### Required action:
Once every line holding "более" in the listing below has been found, give their number and nothing more.

### Data:
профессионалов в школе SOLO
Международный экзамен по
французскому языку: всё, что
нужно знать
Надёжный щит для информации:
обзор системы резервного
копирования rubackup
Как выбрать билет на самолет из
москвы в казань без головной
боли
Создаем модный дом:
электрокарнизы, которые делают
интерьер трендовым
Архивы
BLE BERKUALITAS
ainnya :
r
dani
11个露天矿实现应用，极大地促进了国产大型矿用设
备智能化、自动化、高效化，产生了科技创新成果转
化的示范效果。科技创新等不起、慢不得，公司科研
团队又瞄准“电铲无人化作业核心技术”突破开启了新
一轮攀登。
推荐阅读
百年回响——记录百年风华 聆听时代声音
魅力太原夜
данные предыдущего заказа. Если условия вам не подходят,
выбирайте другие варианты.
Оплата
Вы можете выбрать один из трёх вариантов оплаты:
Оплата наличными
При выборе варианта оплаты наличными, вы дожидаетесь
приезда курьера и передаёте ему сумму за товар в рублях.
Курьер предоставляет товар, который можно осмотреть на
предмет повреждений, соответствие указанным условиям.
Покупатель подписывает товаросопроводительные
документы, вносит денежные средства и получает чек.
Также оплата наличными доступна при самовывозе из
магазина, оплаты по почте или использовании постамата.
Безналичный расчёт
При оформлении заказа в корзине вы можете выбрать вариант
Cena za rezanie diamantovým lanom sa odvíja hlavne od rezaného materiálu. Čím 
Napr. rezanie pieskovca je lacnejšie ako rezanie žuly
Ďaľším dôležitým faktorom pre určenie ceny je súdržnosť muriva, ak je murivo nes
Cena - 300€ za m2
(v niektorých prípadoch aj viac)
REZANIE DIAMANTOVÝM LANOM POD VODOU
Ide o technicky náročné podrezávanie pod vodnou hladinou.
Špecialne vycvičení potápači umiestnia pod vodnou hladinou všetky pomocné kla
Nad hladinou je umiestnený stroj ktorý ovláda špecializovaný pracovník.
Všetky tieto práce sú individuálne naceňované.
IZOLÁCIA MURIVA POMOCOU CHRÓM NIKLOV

--

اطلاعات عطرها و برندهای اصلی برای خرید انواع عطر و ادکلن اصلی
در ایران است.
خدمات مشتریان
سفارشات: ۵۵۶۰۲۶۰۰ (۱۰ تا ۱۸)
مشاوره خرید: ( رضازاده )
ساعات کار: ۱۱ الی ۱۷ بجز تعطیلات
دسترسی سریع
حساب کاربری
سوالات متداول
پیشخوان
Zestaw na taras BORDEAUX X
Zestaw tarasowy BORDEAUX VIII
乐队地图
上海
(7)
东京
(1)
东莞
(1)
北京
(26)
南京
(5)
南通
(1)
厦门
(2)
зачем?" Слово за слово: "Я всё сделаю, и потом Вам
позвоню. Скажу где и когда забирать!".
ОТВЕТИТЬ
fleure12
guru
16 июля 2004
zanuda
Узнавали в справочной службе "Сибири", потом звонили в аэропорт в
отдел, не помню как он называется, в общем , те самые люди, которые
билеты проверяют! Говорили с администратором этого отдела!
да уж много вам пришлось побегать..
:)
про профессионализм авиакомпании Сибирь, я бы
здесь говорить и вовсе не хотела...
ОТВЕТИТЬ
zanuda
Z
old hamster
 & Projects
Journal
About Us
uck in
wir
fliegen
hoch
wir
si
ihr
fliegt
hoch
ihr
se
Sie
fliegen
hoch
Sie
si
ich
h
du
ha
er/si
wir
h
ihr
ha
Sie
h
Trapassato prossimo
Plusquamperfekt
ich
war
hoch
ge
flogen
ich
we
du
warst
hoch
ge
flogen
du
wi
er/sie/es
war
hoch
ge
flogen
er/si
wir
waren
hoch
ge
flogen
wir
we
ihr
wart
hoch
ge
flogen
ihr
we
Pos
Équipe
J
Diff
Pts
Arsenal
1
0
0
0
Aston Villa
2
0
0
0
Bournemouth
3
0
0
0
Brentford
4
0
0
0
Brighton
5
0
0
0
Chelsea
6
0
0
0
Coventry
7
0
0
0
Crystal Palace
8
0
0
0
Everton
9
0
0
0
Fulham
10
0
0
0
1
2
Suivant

* * *

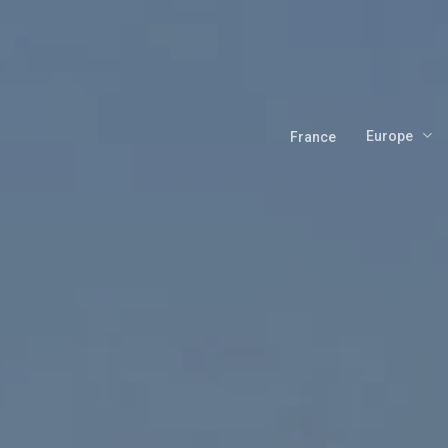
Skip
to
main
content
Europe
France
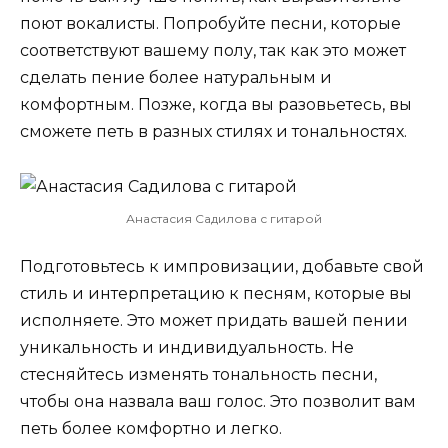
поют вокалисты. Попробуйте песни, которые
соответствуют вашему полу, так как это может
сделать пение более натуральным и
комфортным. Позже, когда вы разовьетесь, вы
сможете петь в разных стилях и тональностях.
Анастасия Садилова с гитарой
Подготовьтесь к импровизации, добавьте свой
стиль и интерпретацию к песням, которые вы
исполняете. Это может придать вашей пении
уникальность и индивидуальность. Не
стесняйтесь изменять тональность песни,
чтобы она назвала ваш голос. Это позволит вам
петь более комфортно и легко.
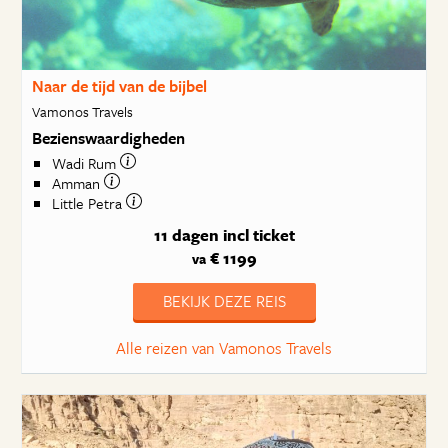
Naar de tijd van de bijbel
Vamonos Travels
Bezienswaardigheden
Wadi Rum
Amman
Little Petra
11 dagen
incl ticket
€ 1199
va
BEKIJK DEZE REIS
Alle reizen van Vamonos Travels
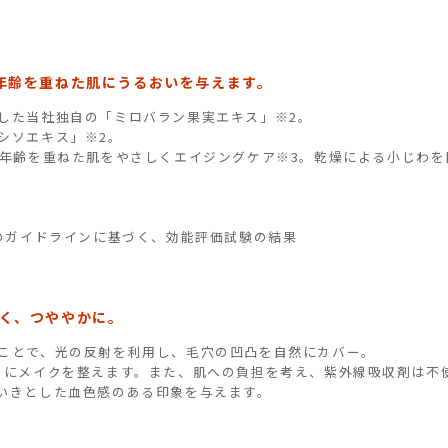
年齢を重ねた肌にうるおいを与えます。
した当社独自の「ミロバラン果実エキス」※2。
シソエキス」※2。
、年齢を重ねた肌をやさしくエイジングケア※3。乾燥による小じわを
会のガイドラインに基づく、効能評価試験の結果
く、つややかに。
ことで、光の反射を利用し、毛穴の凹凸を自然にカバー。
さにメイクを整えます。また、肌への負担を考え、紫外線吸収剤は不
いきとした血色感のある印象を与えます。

### Task solution:
2